• [ИСХОДНЫЙ ТЕКСТ]
-=-=-

Вернуться к И.Н. Сухих. Чехов в жизни

Два скандала: Чехов и Достоевский

Перестаньте скандалить за вашим письменным столом и заикаться на людях. Представьте себе на мгновенье, что вы скандалите на площадях и заикаетесь на бумаге.

И. Бабель. «Как это делалось в Одессе»

Чем глубже человек погружен в ту или иную сферу существования, тем сложнее объективировать ее. Сон легче определяется, чем жизнь, а «чихание» легче, чем «переживание». Разговор о семиотике, семантике, поэтике и культуре скандала должен начинаться с предварительного его определения. У школьного, популярного С.И. Ожегова «скандал»: «1. Случай, происшествие, позорящее его участников. 2. Происшествие, ссора, нарушающие порядок (руганью, дракой и т. д.)». У вечного В.И. Даля (приводящего, кстати, немецкий, французский, латинский и греческий варианты) — «срам, стыд, позор; соблазн, поношение, непристойный случай, поступок».

-=-=-

• [ЧТО СДЕЛАТЬ]
Перечислите все языки, на которых, согласно отрывку о скандале, В.И. Даль приводит варианты этого слова. Материал, который идёт дальше, здесь ни при чём.

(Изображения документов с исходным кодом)
-=-=-

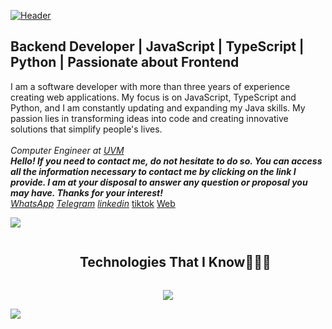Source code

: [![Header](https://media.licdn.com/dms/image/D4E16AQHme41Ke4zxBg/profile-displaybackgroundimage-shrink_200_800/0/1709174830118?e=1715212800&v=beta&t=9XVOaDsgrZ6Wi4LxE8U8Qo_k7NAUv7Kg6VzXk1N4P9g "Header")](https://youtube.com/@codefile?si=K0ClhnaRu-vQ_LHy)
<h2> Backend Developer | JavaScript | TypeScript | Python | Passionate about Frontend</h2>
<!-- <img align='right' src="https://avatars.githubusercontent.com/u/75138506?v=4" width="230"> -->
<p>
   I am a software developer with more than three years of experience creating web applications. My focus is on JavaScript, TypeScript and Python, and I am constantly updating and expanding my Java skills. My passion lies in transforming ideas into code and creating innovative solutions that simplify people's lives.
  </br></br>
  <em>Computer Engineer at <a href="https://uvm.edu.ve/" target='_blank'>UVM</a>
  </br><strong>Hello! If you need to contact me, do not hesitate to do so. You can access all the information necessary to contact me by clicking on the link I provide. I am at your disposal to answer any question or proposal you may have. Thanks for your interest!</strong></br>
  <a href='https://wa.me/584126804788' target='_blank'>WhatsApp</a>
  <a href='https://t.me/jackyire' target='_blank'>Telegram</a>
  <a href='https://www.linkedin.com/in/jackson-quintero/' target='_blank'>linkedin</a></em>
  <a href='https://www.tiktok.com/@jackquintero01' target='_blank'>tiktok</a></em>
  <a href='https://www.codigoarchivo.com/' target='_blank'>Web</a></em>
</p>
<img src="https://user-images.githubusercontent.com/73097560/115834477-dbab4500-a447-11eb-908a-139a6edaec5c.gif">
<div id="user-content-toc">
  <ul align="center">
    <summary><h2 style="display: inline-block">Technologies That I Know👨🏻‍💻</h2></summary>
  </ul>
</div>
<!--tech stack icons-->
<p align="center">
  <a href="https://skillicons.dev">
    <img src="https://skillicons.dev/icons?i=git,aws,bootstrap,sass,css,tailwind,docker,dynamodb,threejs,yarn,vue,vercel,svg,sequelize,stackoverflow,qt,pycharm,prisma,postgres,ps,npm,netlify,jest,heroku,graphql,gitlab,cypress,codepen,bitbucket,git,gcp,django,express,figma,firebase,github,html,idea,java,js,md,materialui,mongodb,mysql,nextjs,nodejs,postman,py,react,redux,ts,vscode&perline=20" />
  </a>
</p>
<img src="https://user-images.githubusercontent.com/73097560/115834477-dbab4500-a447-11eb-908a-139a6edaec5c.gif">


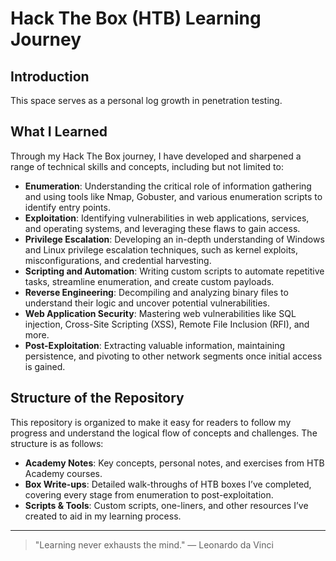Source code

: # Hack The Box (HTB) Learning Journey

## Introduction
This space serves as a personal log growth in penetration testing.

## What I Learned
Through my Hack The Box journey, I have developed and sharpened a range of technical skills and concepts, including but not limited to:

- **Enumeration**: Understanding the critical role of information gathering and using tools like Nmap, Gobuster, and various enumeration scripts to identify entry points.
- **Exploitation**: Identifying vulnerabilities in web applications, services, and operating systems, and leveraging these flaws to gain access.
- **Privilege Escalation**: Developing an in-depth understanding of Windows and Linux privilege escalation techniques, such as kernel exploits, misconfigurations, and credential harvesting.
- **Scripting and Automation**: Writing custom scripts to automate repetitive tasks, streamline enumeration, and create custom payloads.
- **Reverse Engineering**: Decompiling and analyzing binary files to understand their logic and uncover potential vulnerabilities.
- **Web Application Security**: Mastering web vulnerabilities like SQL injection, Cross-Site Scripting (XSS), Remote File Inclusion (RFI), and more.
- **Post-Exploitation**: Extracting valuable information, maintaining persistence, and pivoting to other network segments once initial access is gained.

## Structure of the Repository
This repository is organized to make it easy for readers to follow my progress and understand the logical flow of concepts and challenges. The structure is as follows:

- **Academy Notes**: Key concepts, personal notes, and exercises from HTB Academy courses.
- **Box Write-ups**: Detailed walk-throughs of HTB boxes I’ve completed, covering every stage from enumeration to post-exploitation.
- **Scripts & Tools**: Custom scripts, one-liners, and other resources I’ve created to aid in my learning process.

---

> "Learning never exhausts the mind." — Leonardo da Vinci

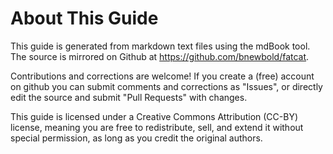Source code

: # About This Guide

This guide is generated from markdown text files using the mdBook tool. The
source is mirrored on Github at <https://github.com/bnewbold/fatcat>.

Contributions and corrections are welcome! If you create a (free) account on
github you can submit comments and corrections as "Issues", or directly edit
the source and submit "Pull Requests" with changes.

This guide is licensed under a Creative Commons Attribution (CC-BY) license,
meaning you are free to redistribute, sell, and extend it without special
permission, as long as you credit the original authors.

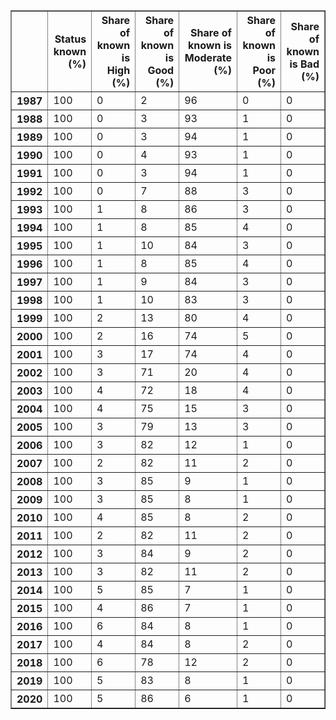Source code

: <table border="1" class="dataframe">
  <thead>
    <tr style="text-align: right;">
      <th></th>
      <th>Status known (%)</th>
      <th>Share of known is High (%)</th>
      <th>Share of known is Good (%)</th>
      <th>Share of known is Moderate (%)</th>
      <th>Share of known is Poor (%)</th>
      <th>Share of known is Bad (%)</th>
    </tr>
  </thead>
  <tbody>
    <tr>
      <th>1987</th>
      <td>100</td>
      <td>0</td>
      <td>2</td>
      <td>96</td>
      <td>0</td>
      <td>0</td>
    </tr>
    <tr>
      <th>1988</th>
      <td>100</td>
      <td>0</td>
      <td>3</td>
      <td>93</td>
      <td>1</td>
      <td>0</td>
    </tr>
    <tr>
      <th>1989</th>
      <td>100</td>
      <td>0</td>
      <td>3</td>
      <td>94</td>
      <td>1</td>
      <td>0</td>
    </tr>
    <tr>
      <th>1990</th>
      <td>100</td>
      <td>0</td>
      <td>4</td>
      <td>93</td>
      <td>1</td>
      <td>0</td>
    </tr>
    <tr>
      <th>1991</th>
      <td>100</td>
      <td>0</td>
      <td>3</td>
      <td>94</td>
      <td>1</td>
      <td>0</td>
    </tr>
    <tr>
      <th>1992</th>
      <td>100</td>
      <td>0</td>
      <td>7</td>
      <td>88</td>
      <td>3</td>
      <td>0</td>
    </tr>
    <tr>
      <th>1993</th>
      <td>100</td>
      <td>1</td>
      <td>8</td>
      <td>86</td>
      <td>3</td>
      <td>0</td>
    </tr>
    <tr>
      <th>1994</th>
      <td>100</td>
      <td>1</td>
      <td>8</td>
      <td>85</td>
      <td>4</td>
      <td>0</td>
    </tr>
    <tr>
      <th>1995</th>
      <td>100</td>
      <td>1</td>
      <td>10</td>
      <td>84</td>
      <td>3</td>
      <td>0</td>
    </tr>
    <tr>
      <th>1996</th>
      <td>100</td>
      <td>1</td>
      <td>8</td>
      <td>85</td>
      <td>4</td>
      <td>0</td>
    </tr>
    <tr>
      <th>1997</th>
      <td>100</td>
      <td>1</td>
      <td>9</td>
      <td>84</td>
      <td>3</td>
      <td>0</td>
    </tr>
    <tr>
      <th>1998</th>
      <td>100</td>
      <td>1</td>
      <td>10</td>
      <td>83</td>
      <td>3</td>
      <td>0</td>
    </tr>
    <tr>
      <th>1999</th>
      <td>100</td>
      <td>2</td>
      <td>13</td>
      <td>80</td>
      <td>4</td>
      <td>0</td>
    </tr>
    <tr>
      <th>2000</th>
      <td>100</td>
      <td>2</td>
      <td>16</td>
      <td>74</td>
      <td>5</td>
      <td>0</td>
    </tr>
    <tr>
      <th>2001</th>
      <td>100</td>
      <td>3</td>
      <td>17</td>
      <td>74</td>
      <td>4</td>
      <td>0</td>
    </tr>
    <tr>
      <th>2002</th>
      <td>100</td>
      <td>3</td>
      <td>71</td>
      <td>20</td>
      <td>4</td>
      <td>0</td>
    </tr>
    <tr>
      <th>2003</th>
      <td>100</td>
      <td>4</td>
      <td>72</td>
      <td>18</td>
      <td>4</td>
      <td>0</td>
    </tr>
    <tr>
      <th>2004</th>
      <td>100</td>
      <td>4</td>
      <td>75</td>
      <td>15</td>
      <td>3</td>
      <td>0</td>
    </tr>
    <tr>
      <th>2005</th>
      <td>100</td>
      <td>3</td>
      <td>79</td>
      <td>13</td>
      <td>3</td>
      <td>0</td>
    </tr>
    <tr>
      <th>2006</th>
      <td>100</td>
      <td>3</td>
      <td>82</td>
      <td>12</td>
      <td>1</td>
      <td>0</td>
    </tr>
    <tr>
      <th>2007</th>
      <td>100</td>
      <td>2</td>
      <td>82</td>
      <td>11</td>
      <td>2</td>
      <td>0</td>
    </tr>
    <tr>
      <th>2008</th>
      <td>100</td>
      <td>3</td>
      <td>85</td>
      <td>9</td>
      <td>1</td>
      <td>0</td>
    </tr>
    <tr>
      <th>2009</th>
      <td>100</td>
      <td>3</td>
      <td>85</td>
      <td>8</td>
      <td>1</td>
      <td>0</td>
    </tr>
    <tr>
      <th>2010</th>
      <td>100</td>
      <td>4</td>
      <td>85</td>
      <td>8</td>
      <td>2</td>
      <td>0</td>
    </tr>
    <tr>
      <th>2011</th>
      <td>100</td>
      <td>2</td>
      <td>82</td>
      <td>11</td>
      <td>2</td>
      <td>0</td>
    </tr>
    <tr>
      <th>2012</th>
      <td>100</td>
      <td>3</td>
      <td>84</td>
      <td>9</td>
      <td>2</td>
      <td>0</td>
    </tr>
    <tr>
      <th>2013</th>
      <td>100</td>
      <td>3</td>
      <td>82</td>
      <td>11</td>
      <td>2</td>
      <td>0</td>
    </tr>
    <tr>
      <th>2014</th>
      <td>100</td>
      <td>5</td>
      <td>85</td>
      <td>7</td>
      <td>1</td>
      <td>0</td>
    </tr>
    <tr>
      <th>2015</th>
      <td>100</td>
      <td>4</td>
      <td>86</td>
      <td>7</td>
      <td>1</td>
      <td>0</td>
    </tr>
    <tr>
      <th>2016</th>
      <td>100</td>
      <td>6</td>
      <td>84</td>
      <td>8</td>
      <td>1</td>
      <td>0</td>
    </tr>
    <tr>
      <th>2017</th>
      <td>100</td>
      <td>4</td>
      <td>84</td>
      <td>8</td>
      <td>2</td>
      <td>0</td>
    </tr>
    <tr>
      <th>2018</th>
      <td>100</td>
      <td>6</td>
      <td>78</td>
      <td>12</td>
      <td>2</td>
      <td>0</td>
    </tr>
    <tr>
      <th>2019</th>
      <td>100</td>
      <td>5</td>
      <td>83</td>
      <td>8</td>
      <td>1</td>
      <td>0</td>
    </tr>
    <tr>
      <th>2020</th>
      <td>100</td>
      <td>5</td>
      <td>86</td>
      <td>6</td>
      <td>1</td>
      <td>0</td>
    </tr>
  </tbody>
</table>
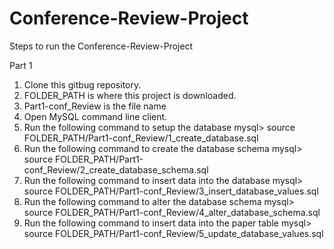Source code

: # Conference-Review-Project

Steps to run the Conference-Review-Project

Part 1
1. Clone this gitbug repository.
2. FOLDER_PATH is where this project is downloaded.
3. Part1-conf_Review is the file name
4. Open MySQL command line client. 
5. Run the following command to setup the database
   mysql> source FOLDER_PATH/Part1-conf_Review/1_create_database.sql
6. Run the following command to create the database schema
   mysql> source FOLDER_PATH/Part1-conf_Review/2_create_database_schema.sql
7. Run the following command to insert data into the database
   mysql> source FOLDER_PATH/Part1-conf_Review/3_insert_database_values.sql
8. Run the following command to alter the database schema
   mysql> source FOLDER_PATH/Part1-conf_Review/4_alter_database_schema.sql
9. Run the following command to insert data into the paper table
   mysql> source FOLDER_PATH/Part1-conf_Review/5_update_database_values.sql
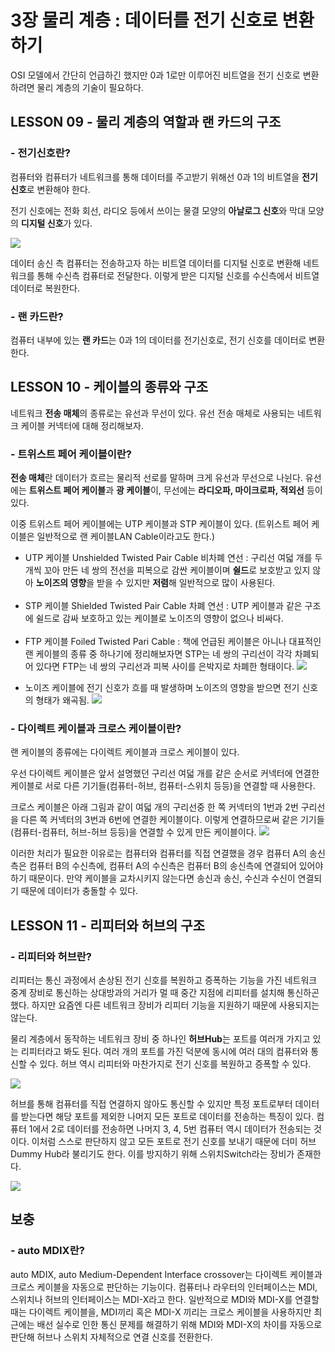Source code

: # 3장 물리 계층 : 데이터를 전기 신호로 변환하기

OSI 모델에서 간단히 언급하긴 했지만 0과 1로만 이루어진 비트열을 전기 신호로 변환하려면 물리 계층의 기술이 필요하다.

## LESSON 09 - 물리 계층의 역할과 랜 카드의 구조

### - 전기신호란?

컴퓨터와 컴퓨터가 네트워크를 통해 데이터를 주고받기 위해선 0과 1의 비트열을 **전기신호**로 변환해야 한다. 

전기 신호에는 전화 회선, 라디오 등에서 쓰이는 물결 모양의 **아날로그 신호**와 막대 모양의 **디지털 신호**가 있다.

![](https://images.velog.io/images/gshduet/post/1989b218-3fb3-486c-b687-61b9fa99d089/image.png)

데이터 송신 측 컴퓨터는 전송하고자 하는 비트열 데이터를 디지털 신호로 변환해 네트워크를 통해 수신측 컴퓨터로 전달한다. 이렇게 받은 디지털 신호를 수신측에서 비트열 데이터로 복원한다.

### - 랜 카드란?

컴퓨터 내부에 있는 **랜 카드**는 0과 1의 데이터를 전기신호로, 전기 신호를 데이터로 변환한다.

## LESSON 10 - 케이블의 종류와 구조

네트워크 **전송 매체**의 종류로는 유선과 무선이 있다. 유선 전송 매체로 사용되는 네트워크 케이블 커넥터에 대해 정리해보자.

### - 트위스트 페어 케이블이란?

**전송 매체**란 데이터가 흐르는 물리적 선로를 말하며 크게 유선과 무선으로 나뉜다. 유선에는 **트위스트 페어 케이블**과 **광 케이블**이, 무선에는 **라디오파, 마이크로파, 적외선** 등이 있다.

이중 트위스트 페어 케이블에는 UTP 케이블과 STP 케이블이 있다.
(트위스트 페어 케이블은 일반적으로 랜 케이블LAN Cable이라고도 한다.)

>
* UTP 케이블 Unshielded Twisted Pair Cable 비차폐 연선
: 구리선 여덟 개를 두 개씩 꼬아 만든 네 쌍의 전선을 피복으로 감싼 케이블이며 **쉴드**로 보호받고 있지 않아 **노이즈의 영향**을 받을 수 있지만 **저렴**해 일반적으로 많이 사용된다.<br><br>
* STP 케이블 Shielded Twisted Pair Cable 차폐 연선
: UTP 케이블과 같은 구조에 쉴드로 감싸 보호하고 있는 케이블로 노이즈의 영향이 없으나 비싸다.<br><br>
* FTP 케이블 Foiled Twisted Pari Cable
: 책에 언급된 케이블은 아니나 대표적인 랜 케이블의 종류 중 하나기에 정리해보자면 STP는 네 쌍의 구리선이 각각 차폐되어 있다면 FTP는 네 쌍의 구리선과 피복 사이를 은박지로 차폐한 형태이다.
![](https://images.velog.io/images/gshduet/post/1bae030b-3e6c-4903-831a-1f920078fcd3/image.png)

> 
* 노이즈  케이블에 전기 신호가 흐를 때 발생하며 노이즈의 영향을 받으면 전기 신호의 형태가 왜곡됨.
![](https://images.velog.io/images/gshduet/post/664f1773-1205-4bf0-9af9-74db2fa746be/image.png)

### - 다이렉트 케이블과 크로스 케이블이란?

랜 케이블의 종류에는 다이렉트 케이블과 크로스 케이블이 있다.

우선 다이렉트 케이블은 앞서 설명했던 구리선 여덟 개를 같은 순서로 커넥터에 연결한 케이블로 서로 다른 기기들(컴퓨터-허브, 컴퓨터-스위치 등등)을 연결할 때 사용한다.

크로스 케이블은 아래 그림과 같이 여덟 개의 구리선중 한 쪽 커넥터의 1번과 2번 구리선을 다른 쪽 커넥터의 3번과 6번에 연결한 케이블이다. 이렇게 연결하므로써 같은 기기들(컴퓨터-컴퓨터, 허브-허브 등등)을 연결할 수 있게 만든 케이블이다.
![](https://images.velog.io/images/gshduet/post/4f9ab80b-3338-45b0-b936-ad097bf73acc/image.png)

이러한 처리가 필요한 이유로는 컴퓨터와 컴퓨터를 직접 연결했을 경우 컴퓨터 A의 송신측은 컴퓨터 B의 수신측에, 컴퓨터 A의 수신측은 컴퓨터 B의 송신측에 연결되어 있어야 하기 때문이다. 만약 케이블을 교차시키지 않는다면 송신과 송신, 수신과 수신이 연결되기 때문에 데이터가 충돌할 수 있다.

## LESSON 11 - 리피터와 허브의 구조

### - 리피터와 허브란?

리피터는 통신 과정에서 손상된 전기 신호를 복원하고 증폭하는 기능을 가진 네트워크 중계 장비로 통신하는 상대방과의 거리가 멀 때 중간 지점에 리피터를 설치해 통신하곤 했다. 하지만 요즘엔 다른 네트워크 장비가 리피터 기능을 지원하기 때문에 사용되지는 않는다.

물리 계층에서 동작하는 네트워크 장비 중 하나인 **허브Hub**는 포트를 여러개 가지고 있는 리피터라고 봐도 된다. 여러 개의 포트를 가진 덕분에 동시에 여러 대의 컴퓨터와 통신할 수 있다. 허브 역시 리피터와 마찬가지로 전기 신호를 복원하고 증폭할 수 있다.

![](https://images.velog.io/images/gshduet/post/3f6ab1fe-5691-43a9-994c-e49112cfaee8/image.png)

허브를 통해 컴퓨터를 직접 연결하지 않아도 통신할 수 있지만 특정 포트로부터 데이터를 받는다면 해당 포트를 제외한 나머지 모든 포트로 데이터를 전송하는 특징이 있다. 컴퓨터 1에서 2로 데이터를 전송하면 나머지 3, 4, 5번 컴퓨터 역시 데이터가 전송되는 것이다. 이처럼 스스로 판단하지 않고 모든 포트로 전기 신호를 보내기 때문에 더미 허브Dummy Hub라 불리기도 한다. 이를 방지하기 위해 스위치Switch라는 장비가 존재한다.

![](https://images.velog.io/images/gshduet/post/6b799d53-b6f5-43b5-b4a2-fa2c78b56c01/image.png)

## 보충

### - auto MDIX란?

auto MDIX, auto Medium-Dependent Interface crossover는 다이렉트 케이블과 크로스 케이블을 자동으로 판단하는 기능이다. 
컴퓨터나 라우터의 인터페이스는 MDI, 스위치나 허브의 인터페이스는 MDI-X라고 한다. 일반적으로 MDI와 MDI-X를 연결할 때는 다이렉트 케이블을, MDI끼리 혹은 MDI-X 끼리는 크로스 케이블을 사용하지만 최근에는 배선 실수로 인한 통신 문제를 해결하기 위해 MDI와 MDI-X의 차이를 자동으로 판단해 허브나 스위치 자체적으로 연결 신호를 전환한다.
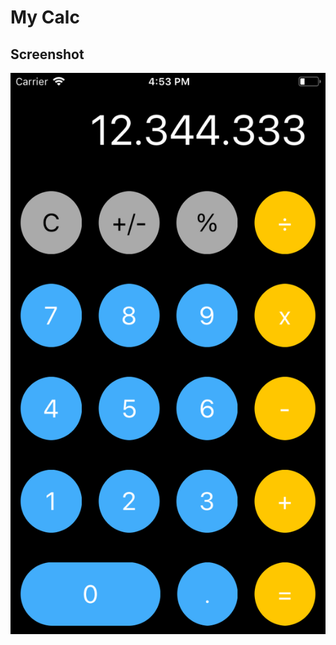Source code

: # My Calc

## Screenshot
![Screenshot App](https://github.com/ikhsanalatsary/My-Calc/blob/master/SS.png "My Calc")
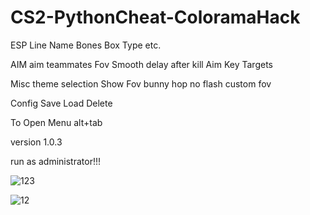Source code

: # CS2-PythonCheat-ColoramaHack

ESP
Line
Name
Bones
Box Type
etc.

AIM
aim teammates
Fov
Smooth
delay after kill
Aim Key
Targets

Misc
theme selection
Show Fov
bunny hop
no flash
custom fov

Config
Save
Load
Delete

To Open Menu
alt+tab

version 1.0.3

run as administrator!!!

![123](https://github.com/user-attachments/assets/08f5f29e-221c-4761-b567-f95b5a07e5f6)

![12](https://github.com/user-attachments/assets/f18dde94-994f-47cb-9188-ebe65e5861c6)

-=-=-

• [ОТВЕТ]
Немецкий, французский, латинский, греческий.